EXERCISE GOAL: What you return must match the data below exactly, minus any pictures.

___ SOURCE RECORDS ___

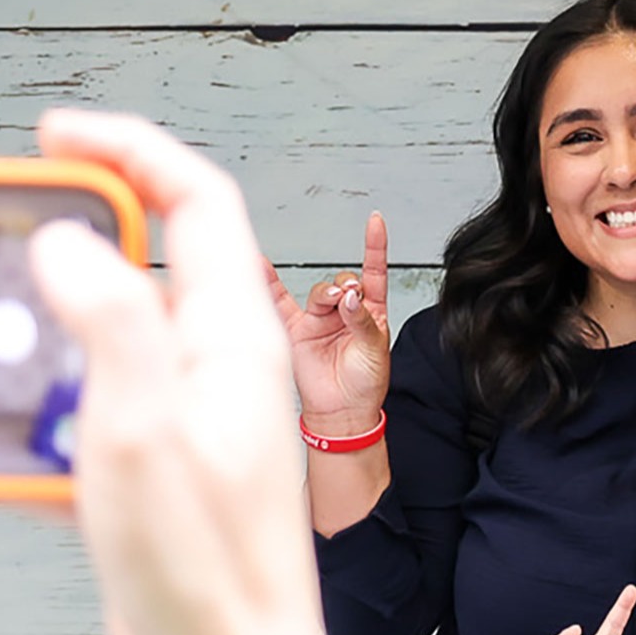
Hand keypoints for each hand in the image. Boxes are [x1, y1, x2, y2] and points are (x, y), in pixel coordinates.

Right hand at [28, 110, 326, 634]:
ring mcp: (189, 426)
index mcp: (230, 341)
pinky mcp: (158, 480)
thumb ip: (108, 325)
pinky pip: (89, 423)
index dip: (129, 150)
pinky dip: (36, 423)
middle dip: (69, 233)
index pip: (195, 202)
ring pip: (107, 345)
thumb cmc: (202, 570)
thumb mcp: (141, 431)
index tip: (54, 134)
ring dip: (39, 335)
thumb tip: (64, 241)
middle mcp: (217, 371)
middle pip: (145, 263)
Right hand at [266, 211, 391, 431]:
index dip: (375, 246)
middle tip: (348, 300)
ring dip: (325, 293)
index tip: (375, 221)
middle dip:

___

OUTPUT FOR THIS EXERCISE:
Hand keypoints for each hand in the image. Boxes are [x1, y1, x2, y2] and points are (x, y), in pixel coordinates.

Right hand at [28, 110, 326, 634]:
ring mcp: (189, 426)
index mcp: (230, 341)
pinky mcp: (158, 480)
thumb ip: (108, 325)
pinky pip: (89, 423)
index dip: (129, 150)
pinky dip: (36, 423)
middle dip: (69, 233)
index pip: (195, 202)
ring pip: (107, 345)
thumb cmc: (202, 570)
thumb mcp: (141, 431)
index tip: (54, 134)
ring dip: (39, 335)
thumb tip: (64, 241)
middle mcp: (217, 371)
middle pip: (145, 263)
Right hand at [266, 211, 391, 431]:
index dip: (375, 246)
middle tip: (348, 300)
ring dip: (325, 293)
index tip: (375, 221)
middle dip:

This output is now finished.